The best summary I found so far of what's gone on with the Boundary Waters bill is this post on Substack, in a column called Public Domain. Since this is officially the Boundary Waters Canoe Wilderness, and the very existence of many small canoeing businesses and related businesses in the area are threatened, a publication called Paddle Portage is following the story. A recent post points out that the first step in the Senate is a ruling by the Senate Parliamentarian as to whether this bill qualifies under the Congressional Review Act, which applies only to "rules" and not "orders," with their technical but very meaningful distinctions. If she decides it is an "order" then the CRA doesn't apply, and at the very least it will require the full 60 votes, which it is very unlikely to get. It may in fact stop this measure in its tracks, and even invalidate the House bill.

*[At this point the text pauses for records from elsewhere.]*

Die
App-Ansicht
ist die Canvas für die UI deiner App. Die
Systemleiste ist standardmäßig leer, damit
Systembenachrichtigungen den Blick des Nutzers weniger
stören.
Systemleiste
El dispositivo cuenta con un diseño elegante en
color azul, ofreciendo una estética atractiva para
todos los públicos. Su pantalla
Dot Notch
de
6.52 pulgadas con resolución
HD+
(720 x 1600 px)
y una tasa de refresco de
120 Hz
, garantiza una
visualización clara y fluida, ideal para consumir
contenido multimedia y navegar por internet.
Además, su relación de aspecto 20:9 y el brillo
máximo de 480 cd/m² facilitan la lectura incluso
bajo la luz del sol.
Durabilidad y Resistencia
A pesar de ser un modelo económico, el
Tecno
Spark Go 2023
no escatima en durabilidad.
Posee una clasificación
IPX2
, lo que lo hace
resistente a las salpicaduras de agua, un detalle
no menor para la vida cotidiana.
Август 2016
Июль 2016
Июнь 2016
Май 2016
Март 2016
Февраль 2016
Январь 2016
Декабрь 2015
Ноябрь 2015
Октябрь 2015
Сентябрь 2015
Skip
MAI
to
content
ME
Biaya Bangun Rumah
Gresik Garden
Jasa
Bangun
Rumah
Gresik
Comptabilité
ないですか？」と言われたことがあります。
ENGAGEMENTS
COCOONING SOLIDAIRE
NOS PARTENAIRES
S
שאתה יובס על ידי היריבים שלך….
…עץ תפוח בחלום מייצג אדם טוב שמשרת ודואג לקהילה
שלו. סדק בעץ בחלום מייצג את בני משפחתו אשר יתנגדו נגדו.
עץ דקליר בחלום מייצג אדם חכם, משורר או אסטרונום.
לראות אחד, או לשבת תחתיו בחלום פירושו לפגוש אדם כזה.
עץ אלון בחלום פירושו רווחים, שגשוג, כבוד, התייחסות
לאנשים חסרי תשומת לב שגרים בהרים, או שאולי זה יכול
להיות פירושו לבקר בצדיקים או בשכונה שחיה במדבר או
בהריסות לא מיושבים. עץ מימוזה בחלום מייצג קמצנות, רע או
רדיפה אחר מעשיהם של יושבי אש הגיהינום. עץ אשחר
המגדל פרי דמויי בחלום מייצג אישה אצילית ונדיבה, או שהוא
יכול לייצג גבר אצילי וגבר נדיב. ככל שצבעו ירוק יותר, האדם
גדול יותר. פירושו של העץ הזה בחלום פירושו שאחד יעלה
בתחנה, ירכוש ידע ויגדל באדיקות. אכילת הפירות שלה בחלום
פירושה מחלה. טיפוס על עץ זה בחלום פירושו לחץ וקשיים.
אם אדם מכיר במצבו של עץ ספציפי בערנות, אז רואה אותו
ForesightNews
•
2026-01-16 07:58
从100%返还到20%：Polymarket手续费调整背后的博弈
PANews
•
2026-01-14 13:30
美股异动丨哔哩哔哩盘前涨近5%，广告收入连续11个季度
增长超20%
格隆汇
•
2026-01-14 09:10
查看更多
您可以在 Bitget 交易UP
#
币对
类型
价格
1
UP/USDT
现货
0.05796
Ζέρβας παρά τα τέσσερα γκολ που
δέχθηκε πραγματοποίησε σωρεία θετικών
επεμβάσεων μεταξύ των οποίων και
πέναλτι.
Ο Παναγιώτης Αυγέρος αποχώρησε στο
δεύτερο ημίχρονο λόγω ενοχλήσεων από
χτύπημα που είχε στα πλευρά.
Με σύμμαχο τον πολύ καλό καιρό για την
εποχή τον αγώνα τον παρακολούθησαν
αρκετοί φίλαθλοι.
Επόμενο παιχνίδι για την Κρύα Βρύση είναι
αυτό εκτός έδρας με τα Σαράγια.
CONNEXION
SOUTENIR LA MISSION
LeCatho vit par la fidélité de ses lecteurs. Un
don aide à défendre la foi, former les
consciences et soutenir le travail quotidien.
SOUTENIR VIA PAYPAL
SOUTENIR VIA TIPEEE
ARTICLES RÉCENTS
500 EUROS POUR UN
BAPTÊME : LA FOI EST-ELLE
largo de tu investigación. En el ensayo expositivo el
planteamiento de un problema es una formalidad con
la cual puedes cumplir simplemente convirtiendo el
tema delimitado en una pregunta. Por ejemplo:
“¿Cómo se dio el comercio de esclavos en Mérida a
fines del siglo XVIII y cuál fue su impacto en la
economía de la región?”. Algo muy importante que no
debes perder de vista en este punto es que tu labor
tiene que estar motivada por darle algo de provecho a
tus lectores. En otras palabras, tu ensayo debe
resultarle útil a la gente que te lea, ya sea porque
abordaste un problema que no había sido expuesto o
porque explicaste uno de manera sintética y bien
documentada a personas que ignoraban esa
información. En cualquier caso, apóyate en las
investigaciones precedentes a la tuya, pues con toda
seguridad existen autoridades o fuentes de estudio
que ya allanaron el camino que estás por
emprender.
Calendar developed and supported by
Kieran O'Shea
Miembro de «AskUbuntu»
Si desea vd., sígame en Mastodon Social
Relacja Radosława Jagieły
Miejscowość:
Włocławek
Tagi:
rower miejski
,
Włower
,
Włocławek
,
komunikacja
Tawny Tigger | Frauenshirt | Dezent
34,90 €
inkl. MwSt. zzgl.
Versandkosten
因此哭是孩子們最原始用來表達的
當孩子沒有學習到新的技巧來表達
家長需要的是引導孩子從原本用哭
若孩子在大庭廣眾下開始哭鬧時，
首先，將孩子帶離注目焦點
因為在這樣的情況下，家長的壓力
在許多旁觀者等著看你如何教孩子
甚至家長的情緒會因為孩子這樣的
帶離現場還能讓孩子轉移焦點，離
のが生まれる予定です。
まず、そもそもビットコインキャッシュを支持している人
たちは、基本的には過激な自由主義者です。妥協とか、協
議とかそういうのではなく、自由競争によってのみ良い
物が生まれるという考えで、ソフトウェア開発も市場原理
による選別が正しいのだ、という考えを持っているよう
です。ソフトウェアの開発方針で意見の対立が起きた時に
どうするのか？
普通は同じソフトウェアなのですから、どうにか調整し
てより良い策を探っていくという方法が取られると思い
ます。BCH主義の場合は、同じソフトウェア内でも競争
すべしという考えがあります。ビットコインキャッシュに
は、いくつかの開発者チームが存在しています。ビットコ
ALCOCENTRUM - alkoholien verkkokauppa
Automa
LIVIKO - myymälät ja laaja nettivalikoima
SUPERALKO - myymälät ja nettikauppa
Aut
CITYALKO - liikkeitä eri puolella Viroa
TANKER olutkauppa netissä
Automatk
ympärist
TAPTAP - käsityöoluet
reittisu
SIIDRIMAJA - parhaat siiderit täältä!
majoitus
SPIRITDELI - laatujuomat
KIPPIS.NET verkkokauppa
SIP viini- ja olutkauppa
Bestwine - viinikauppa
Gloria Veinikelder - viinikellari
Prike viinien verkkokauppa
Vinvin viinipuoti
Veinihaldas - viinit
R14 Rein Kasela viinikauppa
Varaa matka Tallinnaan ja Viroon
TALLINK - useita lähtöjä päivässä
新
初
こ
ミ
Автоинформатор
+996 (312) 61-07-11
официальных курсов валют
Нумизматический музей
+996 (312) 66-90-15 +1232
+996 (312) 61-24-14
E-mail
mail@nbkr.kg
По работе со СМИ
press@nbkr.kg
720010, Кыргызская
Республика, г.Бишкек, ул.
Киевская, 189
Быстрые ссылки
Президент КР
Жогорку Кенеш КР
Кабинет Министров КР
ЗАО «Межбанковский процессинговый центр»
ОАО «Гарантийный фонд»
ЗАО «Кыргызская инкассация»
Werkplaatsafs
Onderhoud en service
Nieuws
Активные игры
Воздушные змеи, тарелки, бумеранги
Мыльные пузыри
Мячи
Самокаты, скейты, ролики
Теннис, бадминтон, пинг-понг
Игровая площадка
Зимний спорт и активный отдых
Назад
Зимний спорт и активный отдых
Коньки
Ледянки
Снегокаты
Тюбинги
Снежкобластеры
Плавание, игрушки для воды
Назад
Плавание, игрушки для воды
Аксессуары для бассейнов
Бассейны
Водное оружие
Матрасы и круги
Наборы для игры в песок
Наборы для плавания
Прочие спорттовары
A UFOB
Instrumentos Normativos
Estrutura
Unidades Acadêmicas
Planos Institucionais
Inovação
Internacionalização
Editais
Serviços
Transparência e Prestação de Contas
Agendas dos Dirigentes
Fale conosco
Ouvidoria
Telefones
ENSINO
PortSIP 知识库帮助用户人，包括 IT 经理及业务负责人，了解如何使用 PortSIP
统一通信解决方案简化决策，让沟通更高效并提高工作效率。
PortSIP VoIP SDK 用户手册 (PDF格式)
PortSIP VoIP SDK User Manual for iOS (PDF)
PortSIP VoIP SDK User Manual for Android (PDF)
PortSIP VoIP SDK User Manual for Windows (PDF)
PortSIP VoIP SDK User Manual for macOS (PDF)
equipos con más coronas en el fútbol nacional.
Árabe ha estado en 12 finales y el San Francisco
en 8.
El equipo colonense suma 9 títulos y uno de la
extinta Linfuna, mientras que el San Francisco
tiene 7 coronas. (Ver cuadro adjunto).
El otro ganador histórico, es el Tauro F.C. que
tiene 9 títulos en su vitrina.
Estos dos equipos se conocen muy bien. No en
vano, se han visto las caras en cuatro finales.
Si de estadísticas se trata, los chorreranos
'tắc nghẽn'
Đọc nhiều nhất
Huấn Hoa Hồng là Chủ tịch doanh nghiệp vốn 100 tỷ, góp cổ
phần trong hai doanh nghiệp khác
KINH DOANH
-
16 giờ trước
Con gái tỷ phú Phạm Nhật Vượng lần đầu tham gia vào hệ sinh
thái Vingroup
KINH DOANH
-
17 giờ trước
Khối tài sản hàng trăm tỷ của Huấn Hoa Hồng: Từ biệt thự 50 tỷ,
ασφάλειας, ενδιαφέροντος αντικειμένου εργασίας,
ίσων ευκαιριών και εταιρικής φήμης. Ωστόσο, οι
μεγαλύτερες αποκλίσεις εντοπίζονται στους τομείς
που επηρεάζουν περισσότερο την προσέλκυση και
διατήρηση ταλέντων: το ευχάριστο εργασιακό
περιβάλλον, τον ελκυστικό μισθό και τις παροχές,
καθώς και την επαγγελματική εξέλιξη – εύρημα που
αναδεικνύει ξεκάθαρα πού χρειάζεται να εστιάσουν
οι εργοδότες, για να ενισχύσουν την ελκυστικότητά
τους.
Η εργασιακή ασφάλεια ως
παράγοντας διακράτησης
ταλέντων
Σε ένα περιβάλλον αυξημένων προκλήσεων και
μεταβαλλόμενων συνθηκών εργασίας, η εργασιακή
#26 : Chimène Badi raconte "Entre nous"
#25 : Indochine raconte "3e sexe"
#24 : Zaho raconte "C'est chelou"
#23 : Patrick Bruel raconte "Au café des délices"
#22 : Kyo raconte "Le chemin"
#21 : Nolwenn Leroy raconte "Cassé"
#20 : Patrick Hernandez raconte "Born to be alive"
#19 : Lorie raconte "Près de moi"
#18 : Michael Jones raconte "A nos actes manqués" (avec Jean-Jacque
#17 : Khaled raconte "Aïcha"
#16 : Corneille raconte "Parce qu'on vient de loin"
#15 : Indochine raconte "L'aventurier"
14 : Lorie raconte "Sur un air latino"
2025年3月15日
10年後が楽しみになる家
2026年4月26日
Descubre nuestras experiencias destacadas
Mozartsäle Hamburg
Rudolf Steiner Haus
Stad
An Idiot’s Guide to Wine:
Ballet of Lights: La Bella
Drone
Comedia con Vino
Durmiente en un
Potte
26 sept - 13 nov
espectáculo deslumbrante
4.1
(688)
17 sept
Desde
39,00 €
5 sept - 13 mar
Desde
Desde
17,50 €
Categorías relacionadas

That decision could come in days, or not for weeks. Even if the bill passes, there are further steps that must be taken before the mining can begin. Everything will be subject to law suits and court decisions. The state of Minnesota can also weigh in with their own prohibitions and protections, though their state legislature is currently closely divided between Democrats and Republicans.
I've never been to the Boundary Waters (I got as far north in Minnesota as Lake Superior), though my friend Mike went on a canoe trip there some months ago. I know of it mostly through the descriptions in the novel Solar Storms by Linda Hogan, as a mysterious place with both practical and mystical power to the Native peoples whose ancestors first inhabited it. (This 1995 novel also involves an external environmental threat.) A recent Minnesota Post article describes the area (with above photo) as "a vast swath of remote woods, lakes and swamps in the Superior National Forest...along the border with Canada...It remains largely untouched by humans." It is regarded as one of the most important wilderness areas in the US.
Even if the mining effort ultimately fails, the successful use of this obscure Act could ultimately threaten all protected lands and waters, all protected life forms that together define America and its heritage for the future--everything that generations of conservationists, outdoor enthusiasts, ecologists and Presidents from Lincoln forward have worked to protect.